──────── DATA PROVIDED ────────
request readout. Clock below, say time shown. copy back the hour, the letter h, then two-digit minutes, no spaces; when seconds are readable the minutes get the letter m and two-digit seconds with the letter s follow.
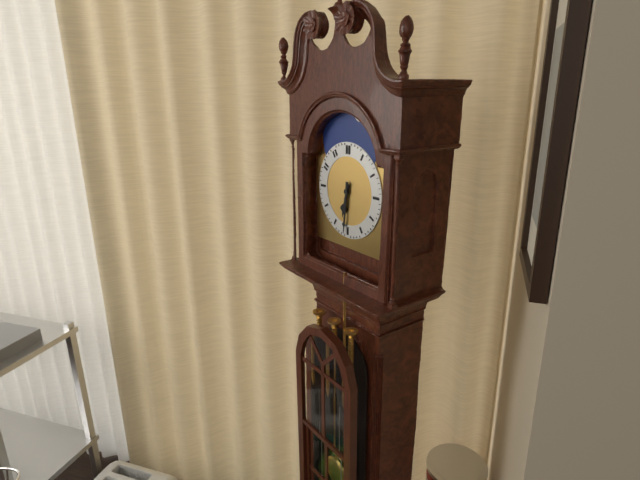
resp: 6h31
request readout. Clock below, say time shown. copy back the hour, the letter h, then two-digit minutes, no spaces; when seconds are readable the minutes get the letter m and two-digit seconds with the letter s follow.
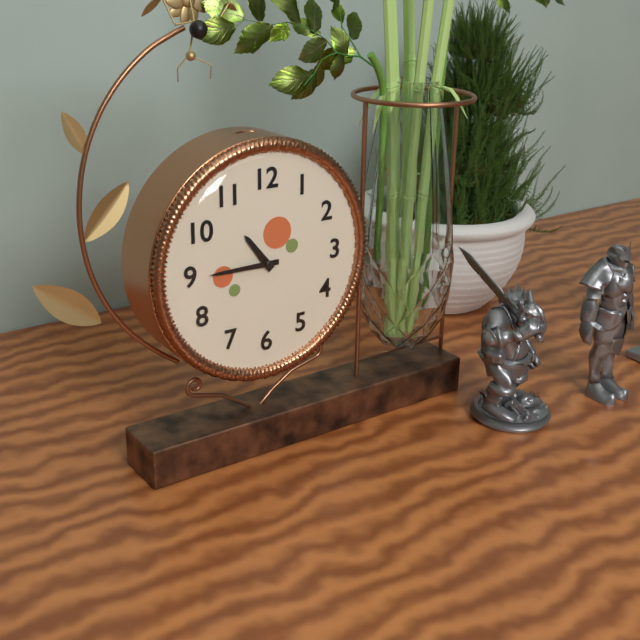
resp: 10h45
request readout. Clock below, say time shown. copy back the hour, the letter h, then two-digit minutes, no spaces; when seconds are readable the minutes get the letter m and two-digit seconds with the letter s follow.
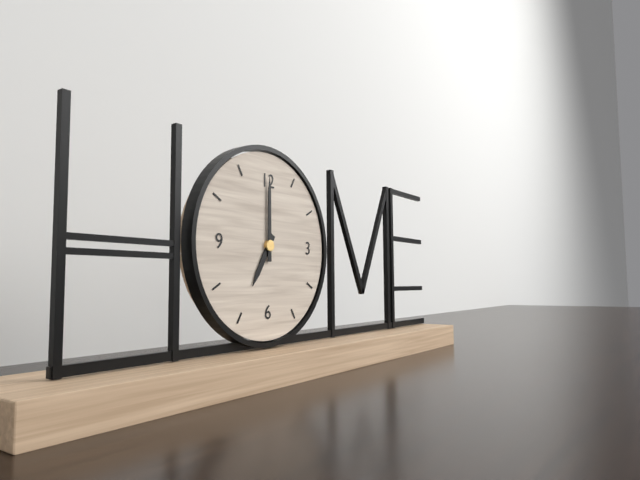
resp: 7h00
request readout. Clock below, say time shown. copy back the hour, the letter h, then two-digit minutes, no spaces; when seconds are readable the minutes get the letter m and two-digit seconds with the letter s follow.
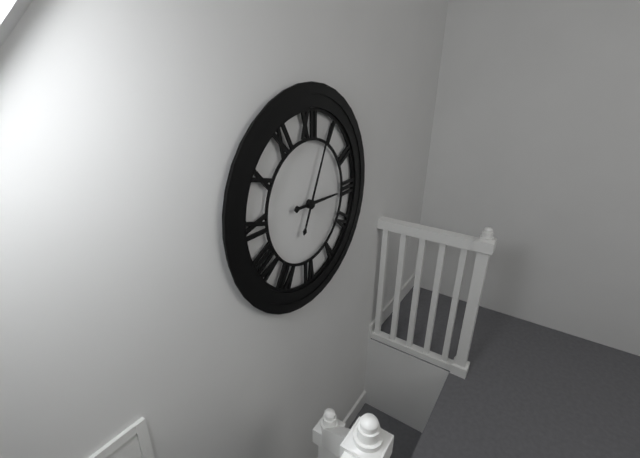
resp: 3h04
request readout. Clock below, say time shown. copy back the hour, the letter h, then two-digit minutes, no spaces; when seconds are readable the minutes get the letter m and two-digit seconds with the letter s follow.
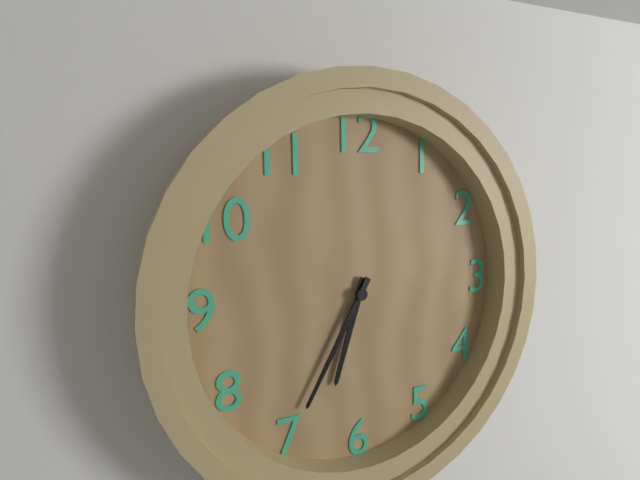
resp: 6h35
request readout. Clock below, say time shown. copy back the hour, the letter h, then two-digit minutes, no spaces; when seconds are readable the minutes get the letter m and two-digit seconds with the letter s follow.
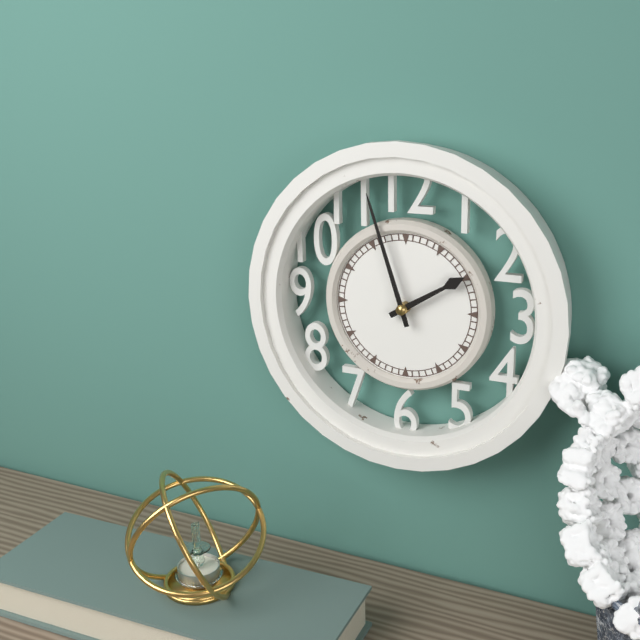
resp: 1h57
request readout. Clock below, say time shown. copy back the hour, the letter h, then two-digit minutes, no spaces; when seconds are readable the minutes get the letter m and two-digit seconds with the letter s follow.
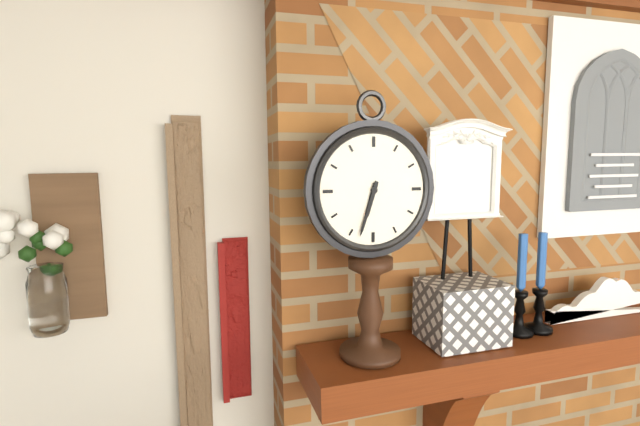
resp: 6h33
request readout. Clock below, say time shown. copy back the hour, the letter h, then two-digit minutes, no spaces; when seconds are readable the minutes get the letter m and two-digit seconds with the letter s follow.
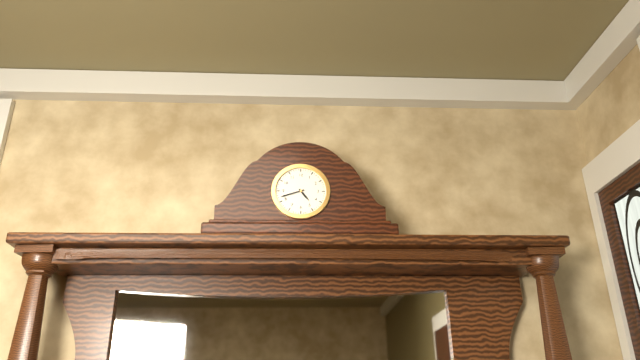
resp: 4h42
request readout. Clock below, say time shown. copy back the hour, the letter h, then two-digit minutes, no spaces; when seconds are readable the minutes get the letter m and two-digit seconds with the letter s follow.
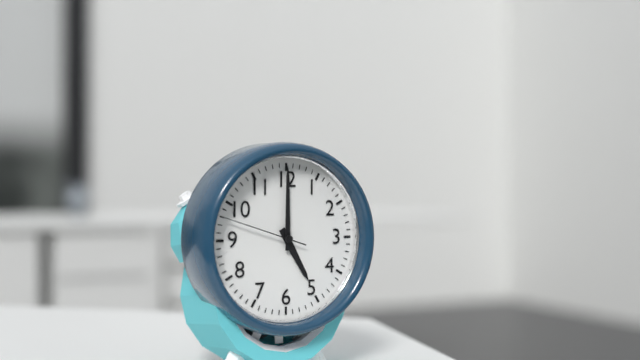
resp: 5h00m48s
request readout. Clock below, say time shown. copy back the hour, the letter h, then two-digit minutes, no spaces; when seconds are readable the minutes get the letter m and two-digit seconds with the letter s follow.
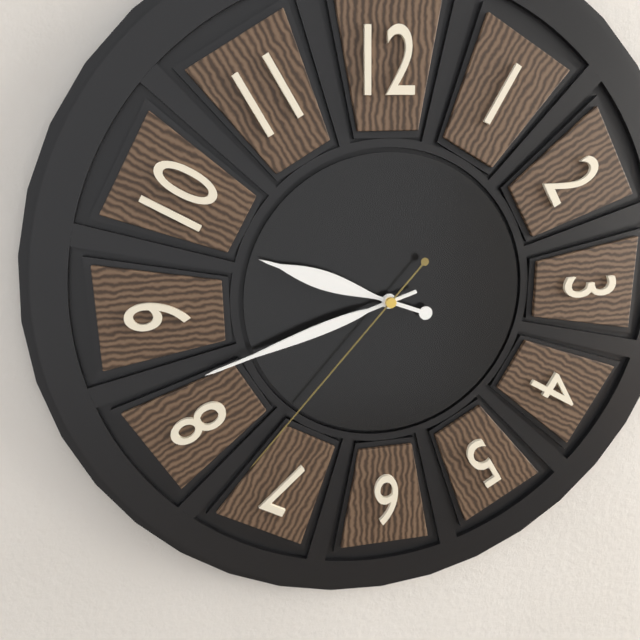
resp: 9h42m37s
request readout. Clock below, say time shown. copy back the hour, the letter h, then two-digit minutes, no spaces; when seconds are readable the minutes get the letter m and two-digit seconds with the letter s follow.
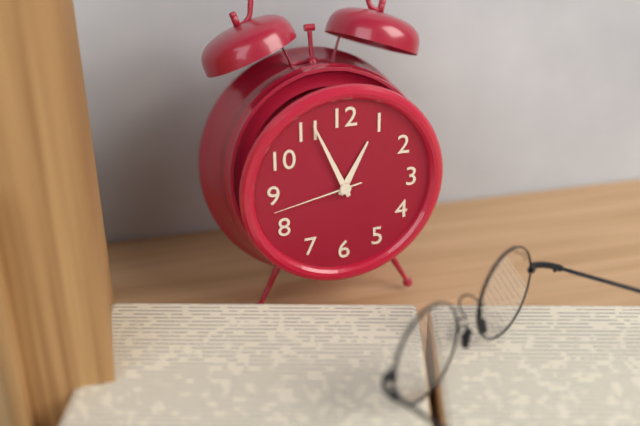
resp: 12h56m43s
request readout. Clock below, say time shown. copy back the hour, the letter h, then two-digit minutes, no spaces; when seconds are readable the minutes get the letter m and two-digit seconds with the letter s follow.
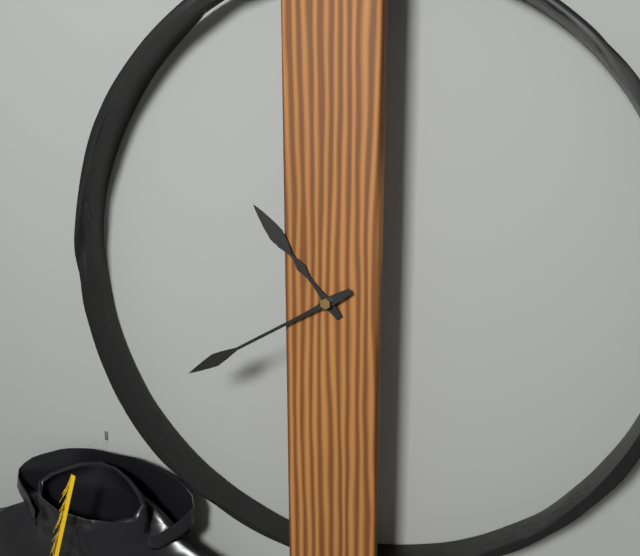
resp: 10h40
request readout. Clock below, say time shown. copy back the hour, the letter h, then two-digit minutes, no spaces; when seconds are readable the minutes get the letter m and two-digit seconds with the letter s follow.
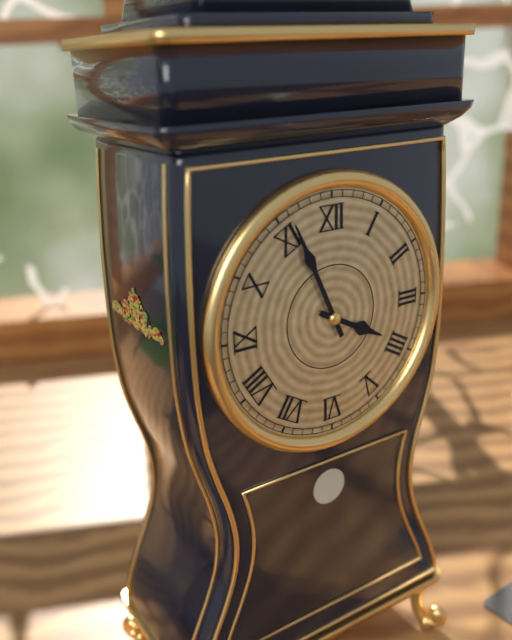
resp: 3h56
────────
_GOAL_
Rewrite every line of the listing above, replacing "say time shown" with "give the displayed time" and keeping everything else unchanged. Leave the pictures out of your answer.

_EXERCISE RESPONSE_
request readout. Clock below, give the displayed time. copy back the hour, the letter h, then two-digit minutes, no spaces; when seconds are readable the minutes get the letter m and two-digit seconds with the letter s follow.
resp: 6h31
request readout. Clock below, give the displayed time. copy back the hour, the letter h, then two-digit minutes, no spaces; when seconds are readable the minutes get the letter m and two-digit seconds with the letter s follow.
resp: 10h45
request readout. Clock below, give the displayed time. copy back the hour, the letter h, then two-digit minutes, no spaces; when seconds are readable the minutes get the letter m and two-digit seconds with the letter s follow.
resp: 7h00
request readout. Clock below, give the displayed time. copy back the hour, the letter h, then two-digit minutes, no spaces; when seconds are readable the minutes get the letter m and two-digit seconds with the letter s follow.
resp: 3h04
request readout. Clock below, give the displayed time. copy back the hour, the letter h, then two-digit minutes, no spaces; when seconds are readable the minutes get the letter m and two-digit seconds with the letter s follow.
resp: 6h35
request readout. Clock below, give the displayed time. copy back the hour, the letter h, then two-digit minutes, no spaces; when seconds are readable the minutes get the letter m and two-digit seconds with the letter s follow.
resp: 1h57
request readout. Clock below, give the displayed time. copy back the hour, the letter h, then two-digit minutes, no spaces; when seconds are readable the minutes get the letter m and two-digit seconds with the letter s follow.
resp: 6h33
request readout. Clock below, give the displayed time. copy back the hour, the letter h, then two-digit minutes, no spaces; when seconds are readable the minutes get the letter m and two-digit seconds with the letter s follow.
resp: 4h42
request readout. Clock below, give the displayed time. copy back the hour, the letter h, then two-digit minutes, no spaces; when seconds are readable the minutes get the letter m and two-digit seconds with the letter s follow.
resp: 5h00m48s
request readout. Clock below, give the displayed time. copy back the hour, the letter h, then two-digit minutes, no spaces; when seconds are readable the minutes get the letter m and two-digit seconds with the letter s follow.
resp: 9h42m37s
request readout. Clock below, give the displayed time. copy back the hour, the letter h, then two-digit minutes, no spaces; when seconds are readable the minutes get the letter m and two-digit seconds with the letter s follow.
resp: 12h56m43s
request readout. Clock below, give the displayed time. copy back the hour, the letter h, then two-digit minutes, no spaces; when seconds are readable the minutes get the letter m and two-digit seconds with the letter s follow.
resp: 10h40
request readout. Clock below, give the displayed time. copy back the hour, the letter h, then two-digit minutes, no spaces; when seconds are readable the minutes get the letter m and two-digit seconds with the letter s follow.
resp: 3h56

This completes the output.